K didn't pass judgment on me for not trying to attend the March on Washington--because K hadn't even heard of it. She is spending the weekend in Detroit for the TransGender Invasion! Following her heart in this way inspires and supports her children, one of whom is dating a transgender boy.

K is a socially progressive, loving, brave, generous, GOOD woman. And she isn't hung up on being everyone else's kind of good. I want to be more like her--in attitude, not in lifestyle. We are people who don't just tolerate, we celebrate the diversity of human life. And that means honoring our sisters' and brothers' lifestyles and identities and choices without trying to police their conformity to our own.

Raise your hand if you want to be the jerk who goes and tries to tell the trans community of Detroit to cancel their event so they can join the Women's March on Washington like they "should."

Get off my lawn.

K and I talked about the goodness of freedom. Women's empowerment is about freedom and choice--in every realm of our personal lives, not just in crisis situations. K shared a story about how she went to the store dressed in some of her grandmother's vintage clothes, and strangers complimented her. A little girl pointed to her and said, "Look, Mommy, you can tell that lady is classy, because she has a hat on!" (Adorbs!)

Then an older gentleman agreed and commented that "all women should dress that way, like they used to."

K thanked the strangers for their compliments but vehemently disagreed with the gentleman's "should" statement, explaining that "I would never enjoy dressing this way if I were being coerced into it."

Because DUH. Authentic goodness requires the freedom to choose our own adventure, follow our own bliss, and help everyone else to do the same so that our world blooms with color and flavor and happiness and creativity and a healthy, natural division of labor. Who truly doesn't want that?

I don't even want my own daughter to be my mini-me. Of course, I enjoy sharing mutual likes and values with her. But I also enjoy and celebrate the ways in which she is different from me.

Nux tells me herself that she "isn't a book person" like I was (an independent reader at three; a writer of my own picture books by kindergarten). "I'm more of a numbers girl," says the child who counted to ten out loud as an infant in a stroller.

Before anyone gets up my butt about the importance of literacy here, Nux's definition of "a book person" is one who is as obsessed with books as Princess Belle.

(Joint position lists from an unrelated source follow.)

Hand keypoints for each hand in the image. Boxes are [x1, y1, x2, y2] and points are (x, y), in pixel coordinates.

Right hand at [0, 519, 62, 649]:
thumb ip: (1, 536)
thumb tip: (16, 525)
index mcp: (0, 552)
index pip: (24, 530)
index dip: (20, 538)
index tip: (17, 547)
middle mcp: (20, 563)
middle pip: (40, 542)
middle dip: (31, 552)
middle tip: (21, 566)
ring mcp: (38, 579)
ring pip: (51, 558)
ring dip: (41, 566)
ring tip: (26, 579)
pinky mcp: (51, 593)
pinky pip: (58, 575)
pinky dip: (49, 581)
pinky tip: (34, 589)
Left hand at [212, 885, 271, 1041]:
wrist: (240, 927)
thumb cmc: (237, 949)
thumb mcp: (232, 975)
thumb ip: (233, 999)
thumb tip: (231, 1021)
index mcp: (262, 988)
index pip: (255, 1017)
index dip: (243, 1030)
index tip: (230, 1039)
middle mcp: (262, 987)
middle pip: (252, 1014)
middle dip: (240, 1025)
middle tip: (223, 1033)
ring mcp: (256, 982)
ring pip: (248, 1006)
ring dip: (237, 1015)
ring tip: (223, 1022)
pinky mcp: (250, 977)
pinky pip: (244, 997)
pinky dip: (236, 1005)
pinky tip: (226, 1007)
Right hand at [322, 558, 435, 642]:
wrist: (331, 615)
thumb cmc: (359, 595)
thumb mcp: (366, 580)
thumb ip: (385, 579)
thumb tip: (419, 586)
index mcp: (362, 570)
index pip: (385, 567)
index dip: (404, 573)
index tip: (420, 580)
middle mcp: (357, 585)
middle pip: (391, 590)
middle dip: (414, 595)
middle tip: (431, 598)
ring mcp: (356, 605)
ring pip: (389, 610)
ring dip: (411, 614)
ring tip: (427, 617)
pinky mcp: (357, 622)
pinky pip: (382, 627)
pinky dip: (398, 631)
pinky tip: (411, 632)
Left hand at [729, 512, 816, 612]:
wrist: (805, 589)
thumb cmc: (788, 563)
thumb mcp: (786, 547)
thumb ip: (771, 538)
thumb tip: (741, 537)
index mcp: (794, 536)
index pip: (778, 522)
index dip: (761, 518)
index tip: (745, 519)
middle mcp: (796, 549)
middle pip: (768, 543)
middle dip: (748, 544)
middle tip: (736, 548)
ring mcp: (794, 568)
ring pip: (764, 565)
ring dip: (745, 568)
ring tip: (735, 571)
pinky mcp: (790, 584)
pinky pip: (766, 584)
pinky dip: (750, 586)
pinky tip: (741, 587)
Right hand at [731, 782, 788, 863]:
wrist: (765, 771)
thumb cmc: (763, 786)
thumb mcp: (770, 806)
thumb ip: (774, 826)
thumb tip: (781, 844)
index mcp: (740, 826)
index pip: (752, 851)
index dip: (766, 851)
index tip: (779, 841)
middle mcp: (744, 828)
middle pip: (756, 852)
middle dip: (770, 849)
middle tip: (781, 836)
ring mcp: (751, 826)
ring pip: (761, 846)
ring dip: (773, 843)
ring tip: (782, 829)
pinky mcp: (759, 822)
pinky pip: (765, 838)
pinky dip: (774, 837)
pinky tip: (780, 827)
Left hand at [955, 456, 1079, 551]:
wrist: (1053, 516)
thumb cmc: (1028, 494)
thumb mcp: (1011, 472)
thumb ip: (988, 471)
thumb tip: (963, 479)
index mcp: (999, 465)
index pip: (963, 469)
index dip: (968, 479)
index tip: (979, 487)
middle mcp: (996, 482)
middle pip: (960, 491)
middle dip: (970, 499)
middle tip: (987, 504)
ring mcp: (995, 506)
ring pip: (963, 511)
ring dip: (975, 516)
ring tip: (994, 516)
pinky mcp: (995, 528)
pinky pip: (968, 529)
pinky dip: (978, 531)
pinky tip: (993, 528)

Nux considers it perfectly normal to read books every day (as we do) and to enjoy writing. She simply considers math to be a greater personal interest. Also, her casual, non-perfectionist attitude about writing gives her school writing assignments an adorable, heartfelt, honest quality that fills my heart with more joy than I could possibly experience if she were to focus her writing activities on advanced technical skill like I did at her age.

Here is the book Nux completed at school last week, followed by transcripts for those of you who don't read the language of Nux. ;)

"It is almost my birthday. Twelve more days to go. It will be so much fun. I will drink hot cocoa with rainbow marshmallows."

"Now just ten more days until my birthday."

"But now I am forgetting about my birthday. Now I am thinking about my loose tooth."

You see, I have a little girl here who is about to turn six and lose her second baby tooth.
She is bright and happy and smart, and I will own that some of that is due to my care and attention as her mother. She is my number one priority.

The Women's March has thousands of people ready to demonstrate.

Nux Gallica has one mommy.

Mommy works for progressive social change every single day of her life, for little pay and with little recognition, and gets to attend one writing conference every year.

Anybody want to ask me again why I'm not marching this weekend?

There is more than one kind of good and more than one kind of should. You do yours, and I'll do mine, and all my love to you.

P.S. This week's blog post is early because I have to get ready for a full and fulfilling weekend! I hope yours is equally blessed with true love and authentic expressions of the goodness in you.